Institute for Biostatistics and Informatics in Medicine, University Medicine of Rostock, Ernst-Heydemann-Str. 8, 18057, Rostock, Germany.
J Neurooncol. 2017 Nov;135(2):391-402. doi: 10.1007/s11060-017-2587-5. Epub 2017 Jul 28.
The potential impact of different radiological features of glioblastoma multiforme (GBM) on overall survival (OS) like tumor volume, peritumoral edema (PTE), necrosis volume, necrosis-tumor ratio (NTR) and edema-tumor ratio (ETR) is still very controversial. To determine the influence of volumetric data on OS und to compare different measuring techniques described in literature. We prospectively evaluated preoperative MR images from 30 patients harboring a primary supratentorial GBM. All patients received gross-total tumor resection followed by standard radiation and chemotherapy (temozolomide). By 3D semi-automated segmentation, we measured tumor volume, necrosis volume, PTE, postoperative residual tumor volume and calculated ETR, NTR and the extent of resection. After critical review of the existing literature we compared alternative measuring techniques with the gold standard of 3D segmentation. Statistical analysis showed a significant impact of the preoperative tumor and necrosis volumes on OS (p = 0.041, respectively p = 0.039). Furthermore, NTR also showed a significant association with OS (p = 0.005). Comparison of previously described measuring techniques and scorings with our results showed that no other technique is reliable and accurate enough as a predictive tool. The critical review of previously published studies revealed mainly inaccurate measurement techniques and patient selection as potential reasons for inconsistent results. Preoperatively measured necrosis volume and NTR are the most important radiological features of GBM with a strong influence on OS. No other measuring techniques are specific enough and comparable with 3D segmentation.

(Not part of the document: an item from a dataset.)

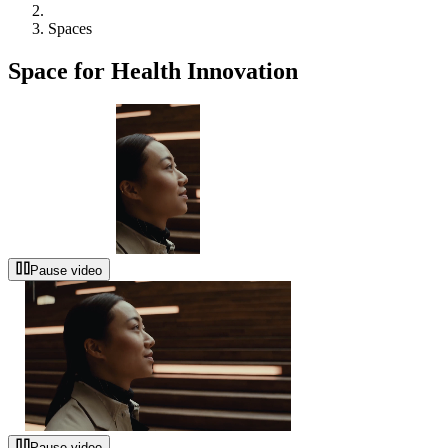
Spaces
Space for Health Innovation
Pause video
Pause video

多形性胶质母细胞瘤(GBM)的不同放射学特征(如肿瘤体积、瘤周水肿(PTE)、坏死体积、坏死-肿瘤比(NTR)和水肿-肿瘤比(ETR))对总生存期(OS)的潜在影响仍存在很大争议。为了确定容积数据对 OS 的影响,并比较文献中描述的不同测量技术。我们前瞻性地评估了 30 名患有原发性幕上 GBM 的患者的术前磁共振图像。所有患者均接受了大体全切除肿瘤手术,随后接受标准的放疗和化疗(替莫唑胺)。通过 3D 半自动分割,我们测量了肿瘤体积、坏死体积、PTE、术后残留肿瘤体积,并计算了 ETR、NTR 和切除程度。在对现有文献进行批判性回顾后,我们将替代测量技术与 3D 分割的金标准进行了比较。统计分析显示术前肿瘤和坏死体积对 OS 有显著影响(p=0.041,分别为 p=0.039)。此外,NTR 与 OS 也有显著相关性(p=0.005)。与我们的结果相比,对以前描述的测量技术和评分的比较表明,没有其他技术作为预测工具具有足够的可靠性和准确性。对以前发表的研究的批判性回顾显示,主要是不准确的测量技术和患者选择是导致结果不一致的潜在原因。术前测量的坏死体积和 NTR 是 GBM 最重要的放射学特征,对 OS 有很强的影响。没有其他测量技术具有足够的特异性和可比性,无法与 3D 分割相比。